Oh I struggle/struggled with this word. I was so bad at saying "No" that it literally wasn't until I was crawling on the ground telling my son to not cry so the man I was trying to avoid was banging on my door wouldn't know I was home that I realized I had a problem with boundaries. So I am by no means an expert on this subject however, I have learned a few things, applied them and my quality of life has improved.
Disclaimer: My punctuation is probably terrible so hopefully you can look past that while reading these blogs
Growing up I thought, "No." was a bad word, I thought it was meaaaaan, I thought if you told people "no" it meant you weren't compassionate. I was told, "If you don't have anything nice to say don't say anything at all." and I really wanted to be nice so I opt'd out of saying "No" but that lead me down some roads I didn't want to go down...
There were so many times I didn't want to share, I didn't want to go somewhere, I didn't speak up, I didn't honor my needs, I didn't honor my body. There were so many times I put others needs before my own. I thought I was doing humanity a great service by sacrificing my needs to be what someone else needed, I thought that was the definition of compassion. I was pretty off about my understanding of compassion. Let me just clear something up real quick, I think it is amazing to help others and be what someone needs but not at the expense of your needs, your health, your intuition, your joy.
You are your priority! And if you aren't filled or at least have some "water in your cup" how can you even possibly fill someone else's cup.
I love this example...
"Put your oxygen mask on first and then assist people next to you if they need help"
That is self love right there! Because if you aren't taken care of first it could be extremely detrimental to your existence.
So... How do you say no with love?
It's mainly about tone, communication, vibration, intention...
Tone: Sometimes/most times people mirror our energy so if you yell and scream it's probably going to set a tone and trigger the other person to match your tone. Try "No, Thank you" in a smile and sweet tone first.

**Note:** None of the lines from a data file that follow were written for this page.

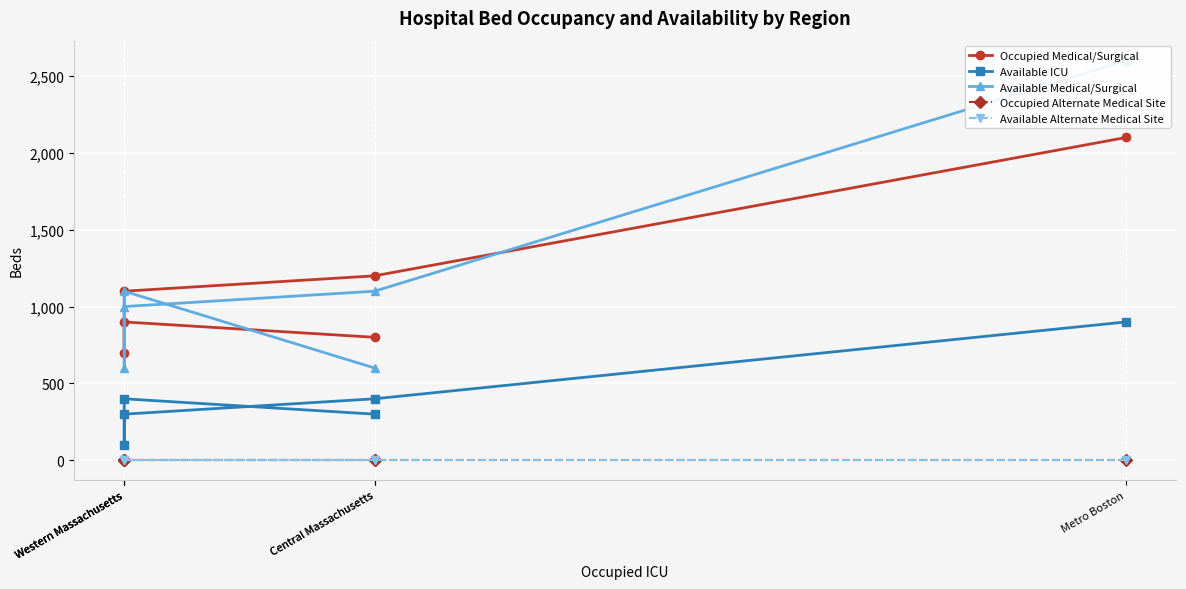

The value of Available Medical/Surgical at Metro Boston is 822. True or false?

False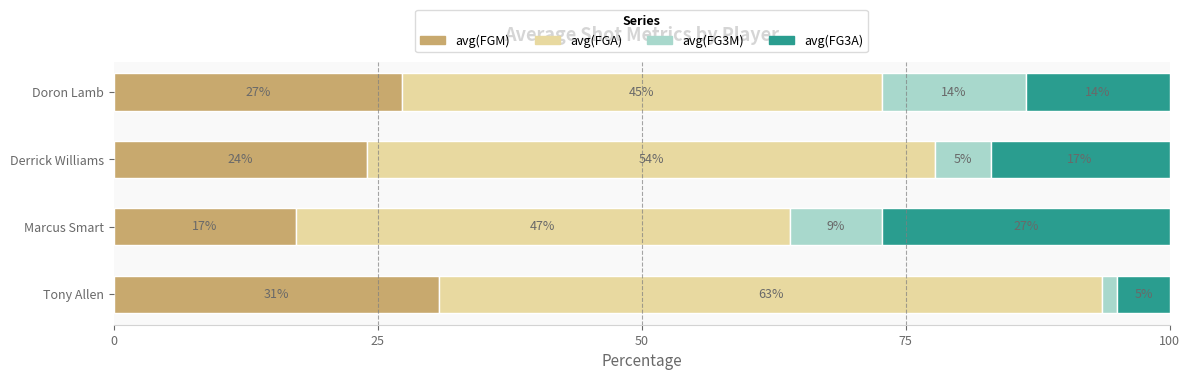

What are all the series names shown in the legend?

avg(FGM), avg(FGA), avg(FG3M), avg(FG3A)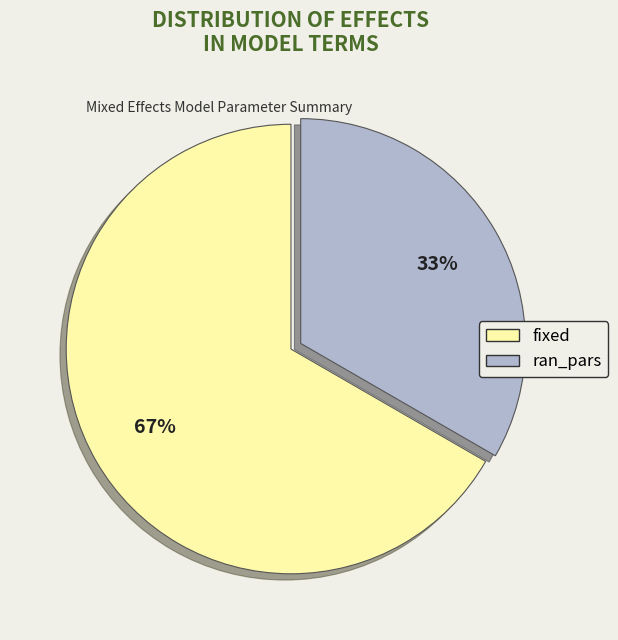

Do fixed and ran_pars together represent more than half of the pie?

Yes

If your situation calls for a stronger no try more communication...
Communication: Be brave and tell this person how they are crossing your boundaries and why it's not okay/making you feel and why it calls for a "no". This is where I really struggled because I kind of hate confrontation, I also grew up in a house where I was unable to voice how my boundaries were crossed because it was seen as "talking back". It calls for a lot of courage to tell someone that you don't deserve to be disrespected but it also immediately tells the other person and yourself that you love yourself to stick up for you and not get treated less than you deserve.
Vibration: Life is all energy, even Einstein said so. You emit a specific energetic vibration that other people receive (most times unconsciously). I'm not religious but I believe in the power of prayer and visualization. I believe in the law of attraction and that if you really focus on good things and do what you can to operate in a higher vibrational state, you'll attract better things or at least your perception of things will most often change and you can find the diamond in really rough situations. Sometimes when we're in a bad mood everything tends to seem like it's alllll crashing and burning verses being more positive things tend to seem like they are coming together. None of us are immune to the ebbs and flow of life though and making peace with that is key to enjoy life.
Intention: Why are you saying "No" is it to stick up for yourself? honor your needs? Answer a question? or because you can? Knowing your intention behind your words makes them just that much stronger.
Sending you the courage to say "no" more and setting beautiful boundaries.